= Requirement =
Copy the text in the data below line for line, keeping every word and character the same, and leave out the pictures.

##### Task material

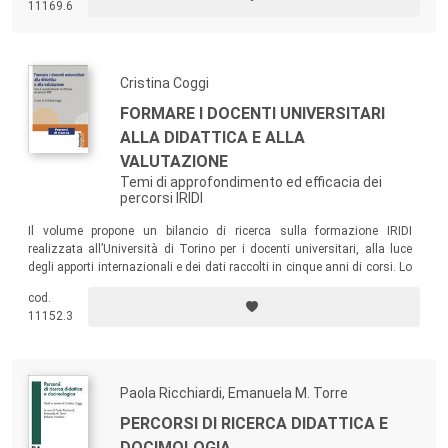
11169.6
Cristina Coggi
FORMARE I DOCENTI UNIVERSITARI
ALLA DIDATTICA E ALLA
VALUTAZIONE
Temi di approfondimento ed efficacia dei
percorsi IRIDI
Il volume propone un bilancio di ricerca sulla formazione IRIDI
realizzata all’Università di Torino per i docenti universitari, alla luce
degli apporti internazionali e dei dati raccolti in cinque anni di corsi. Lo
studio consente da un lato di approfondire alcuni temi oggetto dell’iter
cod.
formativo e dall’altro di disporre di un ampio repertorio di dati rilevato
11152.3
con strumenti validati.
Paola Ricchiardi, Emanuela M. Torre
PERCORSI DI RICERCA DIDATTICA E
DOCIMOLOGIA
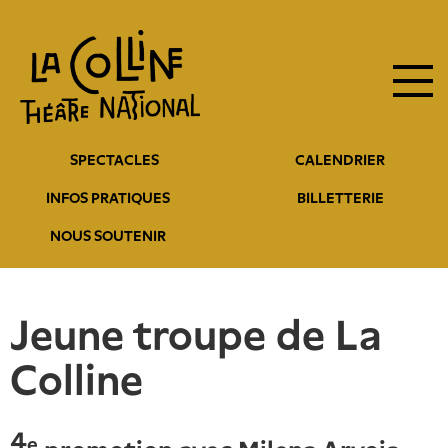
Navigation
Aller
au
principale
contenu
principal
Navigation
SPECTACLES
CALENDRIER
entête
INFOS PRATIQUES
BILLETTERIE
NOUS SOUTENIR
Jeune troupe de La
Colline
4
e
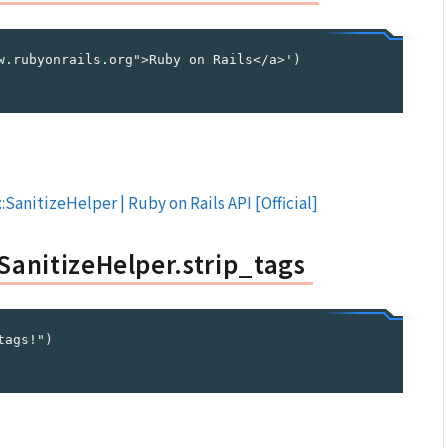
w.rubyonrails.org">Ruby on Rails</a>')

:SanitizeHelper | Ruby on Rails API [Official]
SanitizeHelper.strip_tags
ags!")
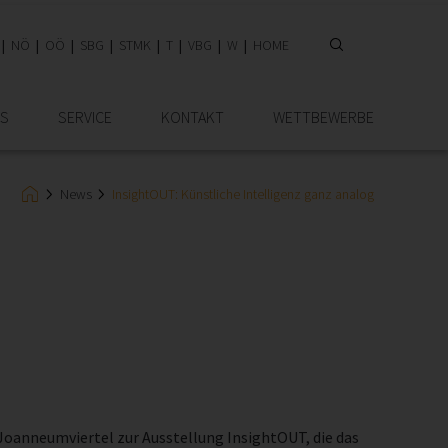
NÖ
OÖ
SBG
STMK
T
VBG
W
HOME
IS
SERVICE
KONTAKT
WETTBEWERBE
News
InsightOUT: Künstliche Intelligenz ganz analog
Joanneumviertel zur Ausstellung InsightOUT, die das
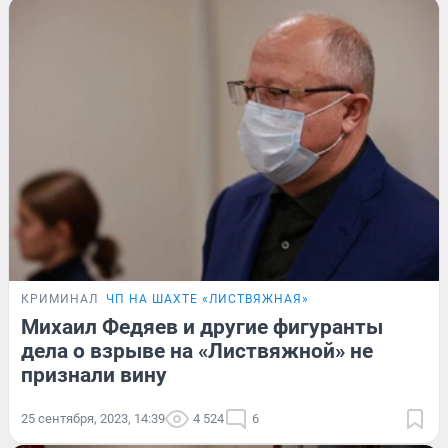
КРИМИНАЛ
ЧП НА ШАХТЕ «ЛИСТВЯЖНАЯ»
Михаил Федяев и другие фигуранты
дела о взрыве на «Листвяжной» не
признали вину
25 сентября, 2023, 14:39
4 524
6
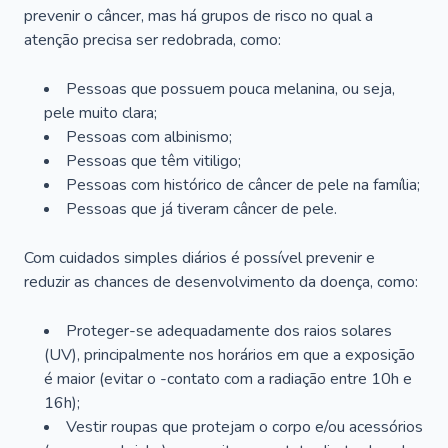
prevenir o câncer, mas há grupos de risco no qual a
atenção precisa ser redobrada, como:
Pessoas que possuem pouca melanina, ou seja,
pele muito clara;
Pessoas com albinismo;
Pessoas que têm vitiligo;
Pessoas com histórico de câncer de pele na família;
Pessoas que já tiveram câncer de pele.
Com cuidados simples diários é possível prevenir e
reduzir as chances de desenvolvimento da doença, como:
Proteger-se adequadamente dos raios solares
(UV), principalmente nos horários em que a exposição
é maior (evitar o -contato com a radiação entre 10h e
16h);
Vestir roupas que protejam o corpo e/ou acessórios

##########

= Answer for the task =
11169.6
Cristina Coggi
FORMARE I DOCENTI UNIVERSITARI
ALLA DIDATTICA E ALLA
VALUTAZIONE
Temi di approfondimento ed efficacia dei
percorsi IRIDI
Il volume propone un bilancio di ricerca sulla formazione IRIDI
realizzata all’Università di Torino per i docenti universitari, alla luce
degli apporti internazionali e dei dati raccolti in cinque anni di corsi. Lo
studio consente da un lato di approfondire alcuni temi oggetto dell’iter
cod.
formativo e dall’altro di disporre di un ampio repertorio di dati rilevato
11152.3
con strumenti validati.
Paola Ricchiardi, Emanuela M. Torre
PERCORSI DI RICERCA DIDATTICA E
DOCIMOLOGIA
Navigation
Aller
au
principale
contenu
principal
Navigation
SPECTACLES
CALENDRIER
entête
INFOS PRATIQUES
BILLETTERIE
NOUS SOUTENIR
Jeune troupe de La
Colline
4
e
w.rubyonrails.org">Ruby on Rails</a>')

:SanitizeHelper | Ruby on Rails API [Official]
SanitizeHelper.strip_tags
ags!")
NÖ
OÖ
SBG
STMK
T
VBG
W
HOME
IS
SERVICE
KONTAKT
WETTBEWERBE
News
InsightOUT: Künstliche Intelligenz ganz analog
Joanneumviertel zur Ausstellung InsightOUT, die das
КРИМИНАЛ
ЧП НА ШАХТЕ «ЛИСТВЯЖНАЯ»
Михаил Федяев и другие фигуранты
дела о взрыве на «Листвяжной» не
признали вину
25 сентября, 2023, 14:39
4 524
6
prevenir o câncer, mas há grupos de risco no qual a
atenção precisa ser redobrada, como:
Pessoas que possuem pouca melanina, ou seja,
pele muito clara;
Pessoas com albinismo;
Pessoas que têm vitiligo;
Pessoas com histórico de câncer de pele na família;
Pessoas que já tiveram câncer de pele.
Com cuidados simples diários é possível prevenir e
reduzir as chances de desenvolvimento da doença, como:
Proteger-se adequadamente dos raios solares
(UV), principalmente nos horários em que a exposição
é maior (evitar o -contato com a radiação entre 10h e
16h);
Vestir roupas que protejam o corpo e/ou acessórios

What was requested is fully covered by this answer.